Cleveland Stadium was loud down to the final pitch, with fans yelling and waving pennants as Munson grounded back to Perry.
“I’ve never been involved in anything like that,” Powell shared after the game. “This is not a knock at Baltimore fans, but they never – I mean they never – reacted like that, not even in the World Series.”
Bullpen supervisor Jeff Torborg reiterated the same sentiments as Powell, saying “I’ve been in two World Series and two All-Star Games and I never saw anything like what happened in the ninth inning. Never.”
Cleveland and its fans understood the significance of the day and of the game.
Robinson would hold down the job for 374 more games, playing sparingly along the way in 1975 and 1976. The Indians finished in fourth place in each season, going 79-80 in his first season and 81-78 in the second. He left his playing days behind him at the start of the 1977 season, but after a slow 26-31 start, he was let go.
It would not be until 1978 that another African-American got an opportunity to manage – former Indians outfielder and future Hall of Famer Larry Doby took over for the Chicago White Sox after another former Indian and Hall of Famer, Bob Lemon, was relieved of duty in the Windy City.
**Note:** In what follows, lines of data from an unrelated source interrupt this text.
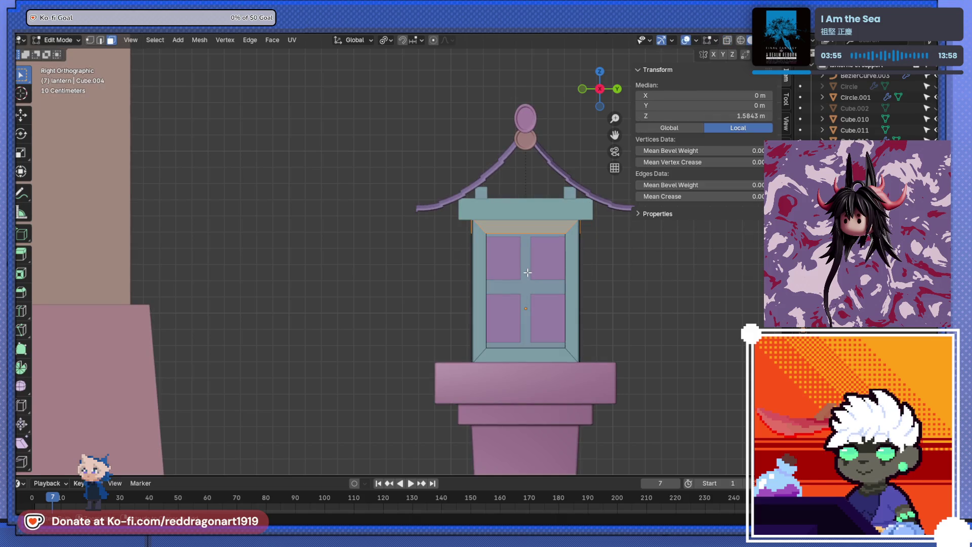
click(527, 272)
key(Tab)
click(552, 269)
click(524, 277)
key(alt+z)
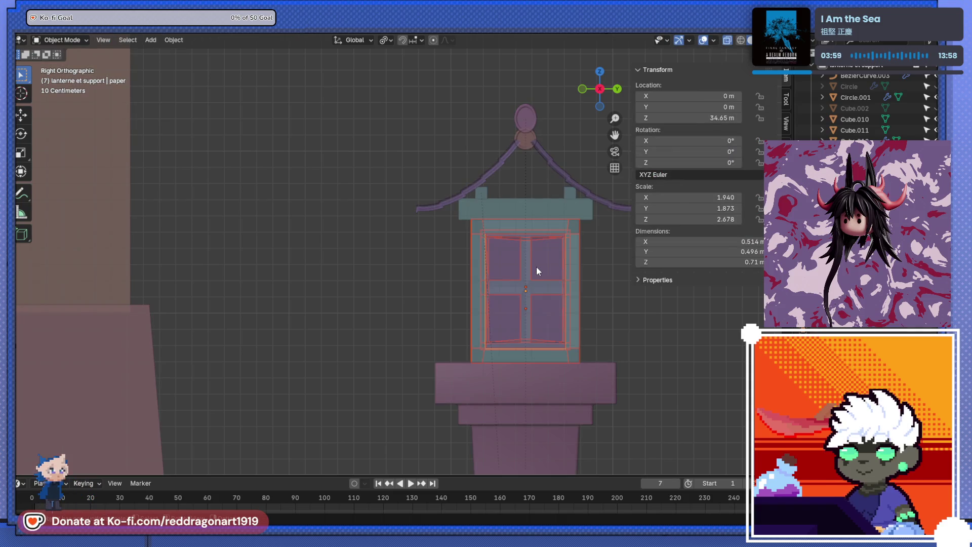
Step: In Edit Mode, widen the paper mesh's top faces by 1.17
click(537, 271)
drag(537, 271, 452, 270)
key(Tab)
scroll(up, 3)
drag(241, 180, 612, 254)
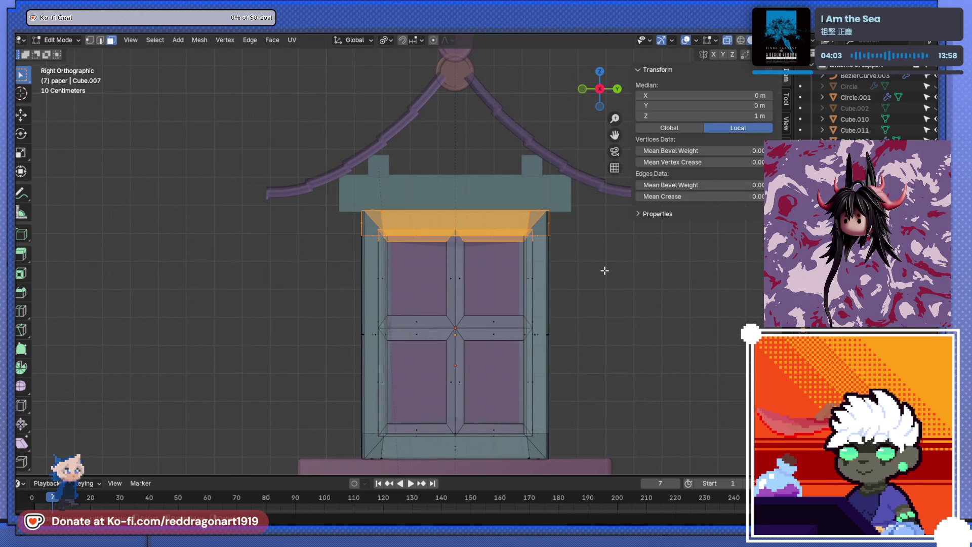
key(s)
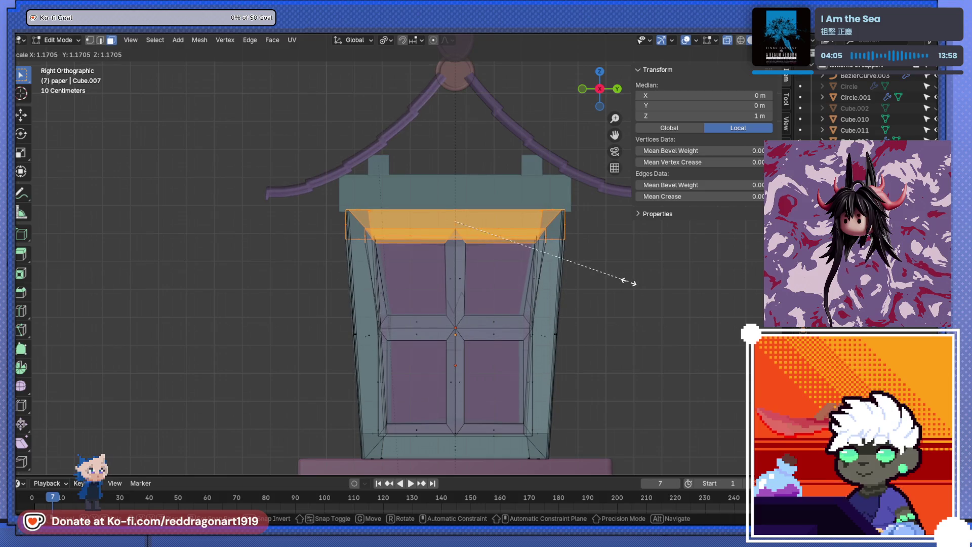
click(629, 281)
Step: Try resizing the pink paper faces, then undo the distorted result
drag(629, 281, 521, 310)
scroll(down, 3)
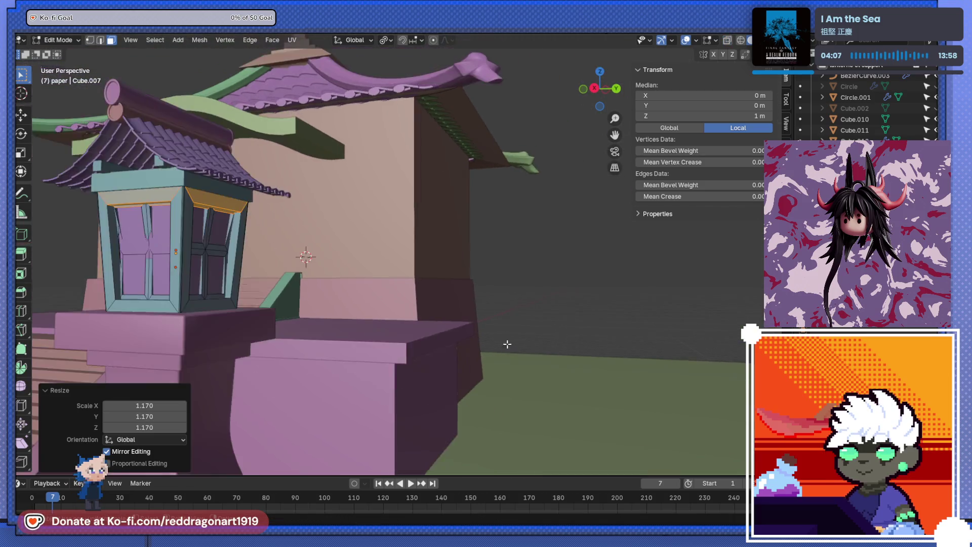
scroll(down, 3)
scroll(up, 3)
Robinson’s ticket to Cooperstown and baseball immortality was already punched by the time he came to Cleveland in 1974. A 12-time All-Star, including his final trip that season while still with the California Angels, Robinson was the National League’s Rookie of the Year in 1956 and MVP in 1961 while with the Cincinnati Reds and won the American League’s MVP award and the Triple Crown while with the Baltimore Orioles in 1966. All but the final 14 of his 586 career home runs had been hit during ten seasons in Cincinnati, six in Baltimore, one in Los Angeles with the Dodgers, and parts of two years with the Angels.
He was inducted into the Baseball Hall of Fame in 1982 on his first ballot.
After his time in Cleveland, Robinson would work as a coach with the Angels and the Orioles before receiving the manager’s title again in 1981 with the San Francisco Giants, where he led the club for parts of four years. He returned to Baltimore to lead the Orioles, this time as their manager, from 1988 to 1991. He later took the helm of the Montreal Expos/Washington Nationals for five seasons from 2002 to 2006.
Robinson was well-known for his on-the-field leadership, a no nonsense kind of player who held others accountable for their mistakes. He lived the game, he knew the game, and he understood what he needed to do and which buttons to push to get the most out of his teammates and coaches. Even from that problematic first day of spring training as the Indians manager, Robinson had his expectations and made sure others lived up to them. He was respected and admired by those who knew him and played with him or for him.
When the Indians acquired him from the California Angels on September 12, 1974, Robinson was two weeks past his 39th birthday and clearly in the twilight of his Hall of Fame career. Cleveland was still in the race in the American League East and the acquisition was front page news in the city as his accomplishments and reputation as a player clearly preceded him. His addition did not make a difference in the standings as the Tribe finished the season in fourth place, but Robinson’s place in Cleveland Indians history was forever cemented the following year.
Nearly 40 years after his time in Cleveland came to an end, Robinson will add another chapter to his illustrious story, one far more significant than any statistics, records, or wins and losses during his more than 50 years involved in Major League Baseball.